Question

Which one of the following compounds is not optically active?
(A) $C{{H}_{3}}C{{H}_{2}}CH(C{{H}_{3}})C{{H}_{2}}Cl$
(B) $C{{H}_{3}}C{{H}_{2}}CH{{(C{{H}_{3}})}_{2}}$
(C) $C{{H}_{3}}-CHOH-COOH$
(D) $C{{H}_{3}}-CHCl-C{{H}_{2}}Br$

Answer 1

Hint: Optical activity is only shown by chiral molecules. So, to solve this question we first need to know what chiral molecules are. A molecule that has a non-superimposable mirror image at any combination of translations and rotations is known as a chiral molecule.

Complete answer:
To determine which molecule is not optically active we have to determine which molecule is not chiral.
Now, in a chiral molecule, there is a presence of chiral carbon. The carbon atom that contains four different bonded groups, including lone pairs, is known as a chiral carbon.
First, let us draw the structures of each molecule.

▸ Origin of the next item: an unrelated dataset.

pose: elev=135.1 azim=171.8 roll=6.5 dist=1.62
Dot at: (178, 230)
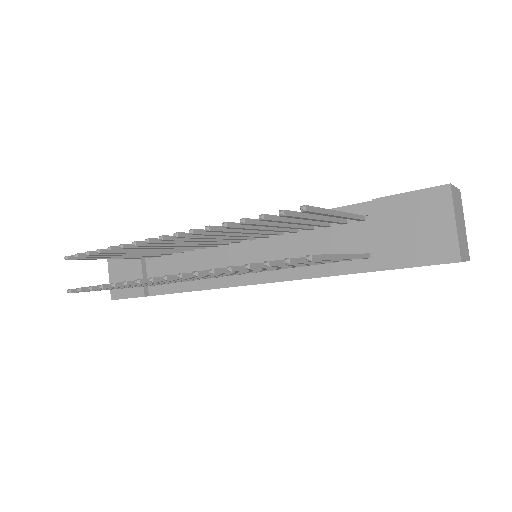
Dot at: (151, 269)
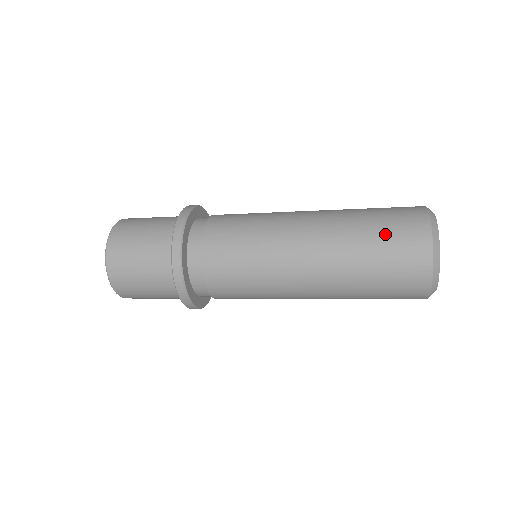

Now, let us determine the presence of chiral atoms in each of the options
(A) In 1-Chloro-2methylbutane ($C{{H}_{3}}C{{H}_{2}}CH(C{{H}_{3}})C{{H}_{2}}Cl$), there is 1 chiral carbon.

Since it has a chiral carbon, which is attached to 4 distinct bonding group, which are $-C{{H}_{2}}C{{H}_{3}}$, $-C{{H}_{3}}$, -H, and $-C{{H}_{2}}Cl$
Hence, it is optically active.
(B) In isopentane ($C{{H}_{3}}C{{H}_{2}}CH{{(C{{H}_{3}})}_{2}}$), there are no chiral carbons.

Since no atom is attached to 4 distinct bonding groups, it does not have a chiral carbon and hence is not optically active.
(C) In 2-hydroxypropanoic acid ($C{{H}_{3}}-CHOH-COOH$), there is 1 chiral carbon.

Since it has a chiral carbon, which is attached to 4 distinct bonding groups, which are $-COOH$, $-C{{H}_{3}}$, -OH, and -H.
Hence, it is optically active.
(D) In 1-Bromo-2-chloropropane ($C{{H}_{3}}-CHCl-C{{H}_{2}}Br$), there is 1 chiral carbon.

Since it has a chiral carbon, which is attached to 4 distinct bonding group which are $-C{{H}_{3}}$, -Cl, -H and $-C{{H}_{2}}Br$
Hence, it is optically active.

So, the correct option is option (B) $C{{H}_{3}}C{{H}_{2}}CH{{(C{{H}_{3}})}_{2}}$ (isopentane).

Note:
It should be noted that an atom having 2 or more than 2 identical groups attached to it is not a chiral center.
For example, the straight-chain alkyl group's carbon atoms are not chiral, as they have multiple hydrogens attached to them $(-C{{H}_{2}}\text{ or -C}{{\text{H}}_{3}})$.
A carbon atom having multiple bonding like a double bond or triple bond is not chiral as it does not have four distinct ligands.